Vanity Fair


Directed by: Mira Nair
Written by:Julian Fellowes, Matthew Faulk, Mark Skeet
Starring: Reese Witherspoon, James Purfoy, Jonathan Rhys Meyers, Romola Garai, Rhys Ifans, Bob Hoskins, Gabriel Byrne, Jim Broadbent
Released: September 30, 2004
Grade: B+

Vanity Fair is the tale of an innocent girl who is chewed up and spat out by a society in which wealth and power are the measure of success.  Well, she’s not completely innocent (depending on your interpretation).

Set around the turn of the 17th Century, Reese Witherspoon plays the title role of Becky Sharp.  Having spent her teenage years studying in an orphanage, Becky has finally graduated and found employment as a housemaid for Sir Pitt Crawley (Hoskins).  She’s a breath of fresh air in the household as Pitt struggles to maintain his finances whilst waiting for his wealthy sister to pass on and leave a large inheritance.
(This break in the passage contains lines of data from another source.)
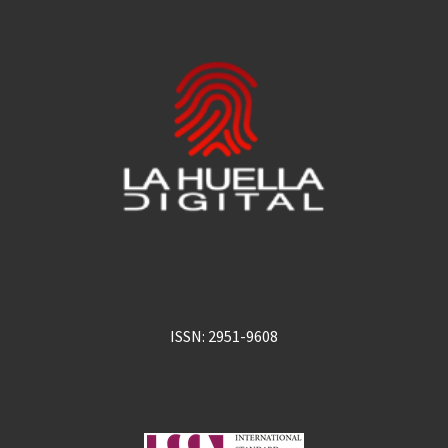
ISSN: 2951-9608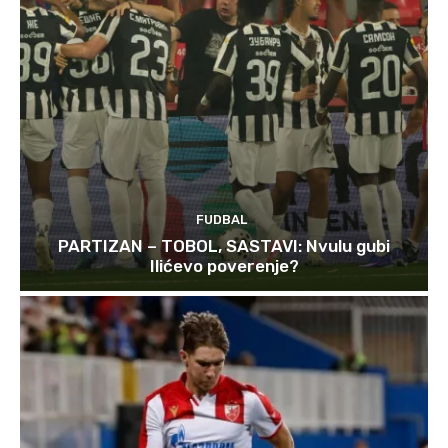
FUDBAL
PARTIZAN – TOBOL, SASTAVI: Nvulu gubi
Ilićevo poverenje?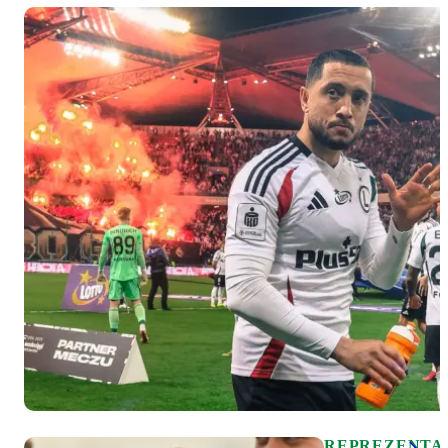
REPREZENTA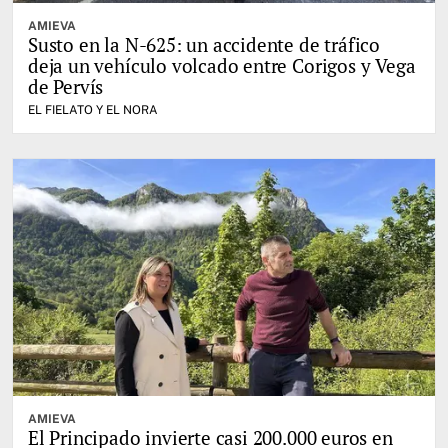
AMIEVA
Susto en la N-625: un accidente de tráfico
deja un vehículo volcado entre Corigos y Vega
de Pervís
EL FIELATO Y EL NORA
AMIEVA
El Principado invierte casi 200.000 euros en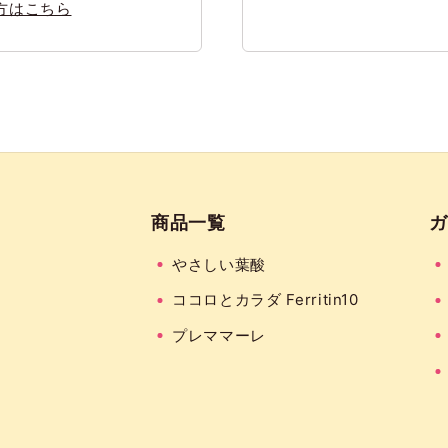
方はこちら
商品一覧
ガ
やさしい葉酸
ココロとカラダ Ferritin10
プレママーレ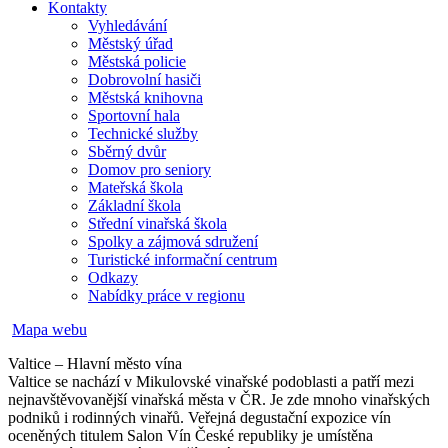
Kontakty
Vyhledávání
Městský úřad
Městská policie
Dobrovolní hasiči
Městská knihovna
Sportovní hala
Technické služby
Sběrný dvůr
Domov pro seniory
Mateřská škola
Základní škola
Střední vinařská škola
Spolky a zájmová sdružení
Turistické informační centrum
Odkazy
Nabídky práce v regionu
Mapa webu
Valtice – Hlavní město vína
Valtice se nachází v Mikulovské vinařské podoblasti a patří mezi
nejnavštěvovanější vinařská města v ČR. Je zde mnoho vinařských
podniků i rodinných vinařů. Veřejná degustační expozice vín
oceněných titulem Salon Vín České republiky je umístěna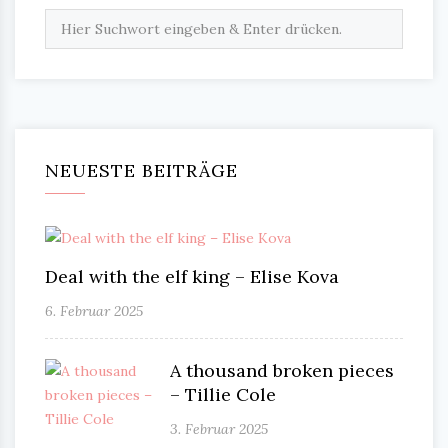
NEUESTE BEITRÄGE
Deal with the elf king – Elise Kova
6. Februar 2025
A thousand broken pieces
– Tillie Cole
3. Februar 2025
Becky is in search of love and finds it in one of Pitt’s sons, Rawdon (Purefoy).  Their marriage coincides with that of Becky’s best friend, Amelia (Garai) who herself has also joined a well-to-do family by marrying George Osborne (Rhys Meyers), the son of high profile businessman (Broadbent).  Their dreams of a privileged life have come to fruition but they will both soon learn of the problems that come with it.  They find heir husbands anything but perfect and their fast rise up the social ladder has spawned a wave of jealousy from other prominent females looking to make a mark.

I have not read the novel from author William Makepeace Thackeray but it must be fairly substantial judging from the detail and the number of storylines packed into the film’s 137 minutes.  A serious criticism I have is that Vanity Fair never gets into a steady rhythm.  We are continually switching between stories and some scenes appear rushed in an attempt to squeeze as much detail in as possible.  Why didn’t we see Becky’s marriage?  Why didn’t we see more of Rawdon’s gambling addiction?  What happened in that 12-year gap at the end of the film and why did all the characters still look the same?

No performer stands out but it’s nice to see Reese Witherspoon in a role more suited to her talent (as opposed to Legally Blonde 2).  It’s a strong performance without being spectacular.  The director of the flick is Indian-born Mira Nair (Monsoon Wedding) which might explain why a few scenes (adding no value whatsoever) were shot in India.

As I’ve mentioned before, I do enjoy period pieces and the eloquent dialogue and elaborate storyline has been well crafted.  Still, I expected more and it would appear Vanity Fair has fallen victim to the difficulty of condensing a massive novel into an endurable film.